## [Page excerpt]
————

The Board has the statutory responsibility to:


  (i)

supervise the management of the business and affairs of the Company;

     
  (ii)

act honestly and in good faith with a view to the best interests of the Company;

     
  (iii)

exercise the care, diligence and skill that reasonable, prudent people would exercise in comparable circumstances; and

     
  (iv)

act in accordance with its obligations contained in the BCBCA and the regulations thereto, the Company's constating documents, the Securities Act of each province and territory of Canada, the federal securities laws of the United States, the rules and regulations of stock exchanges on which is securities are listed, including without limitation the Toronto Stock Exchange and the NYSE-MKT, and other relevant and applicable legislation and regulations.


2.

Independence

The Board has the responsibility to ensure that appropriate structures and procedures are in place to permit the Board to function independently of management.

3.

Strategy Determination

The Board has the responsibility to:

(a)

at least annually, participate with management, in the development of, and ultimately approve, the Company’s strategic plan, taking into account, among other things, the opportunities and risks of the Company’s business;

   
(b)

approve annual capital and operating budgets that support the Company’s ability to meet its strategic objectives;

   
(c)

————

## [Information supplied]
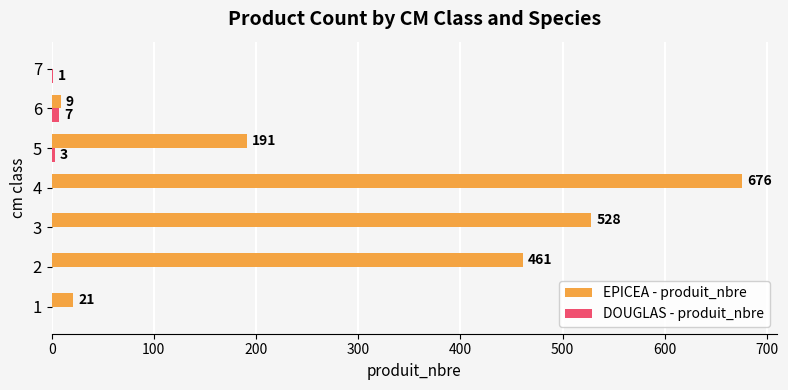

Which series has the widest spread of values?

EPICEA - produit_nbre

————

## [Task instructions]
**A.** Check each statement against the board mandate excerpt and answer yes or no, quoting the words that decide it.
(i) The Board takes part with management in developing the Company's strategic plan at least once a year.
(ii) The Board approves capital and operating budgets every three years.
(iii) The Board must see that structures and procedures exist that let it function independently of management.
**B.** Write the next part of the board mandate excerpt, picking up from its last line.

## [Task answers]
**A.**
(i) Yes: "at least annually, participate with management, in the development of, and ultimately approve, the Company’s strategic plan"
(ii) No: "approve annual capital and operating budgets that support the Company’s ability to meet its strategic objectives"
(iii) Yes: "The Board has the responsibility to ensure that appropriate structures and procedures are in place to permit the Board to function independently of management."

**B.**
approve the entering into, or withdrawing from, lines of business that are, or are likely to be, material to the Company;

   
(d)

approve financial and operating objectives used in determining compensation if they are different from the strategic, capital or operating plans referred to above;

   
(e)

approve material divestitures and acquisitions;

   
(f)

monitor the Company's progress towards its strategic objectives, and revise and alter its direction through management in light of changing circumstances;

   
(g)

conduct periodic reviews of human, technological and capital resources required to implement the Company’s strategy and the regulatory, cultural or governmental constraints on the business; and

   
(h)

review, at every regularly scheduled Board meeting if feasible, recent developments that may affect the Company’s strategy, and advise management on emerging trends and issues.

   
4.

Financial and Corporate Issues

The Board has the responsibility:

(a)

to take reasonable steps to ensure the integrity and effectiveness of the Company's internal control and management information systems, including the evaluation and assessment of information provided by management and others (e.g., internal and external auditors) about the integrity and effectiveness of the Company’s internal control and management information systems;

   
(b)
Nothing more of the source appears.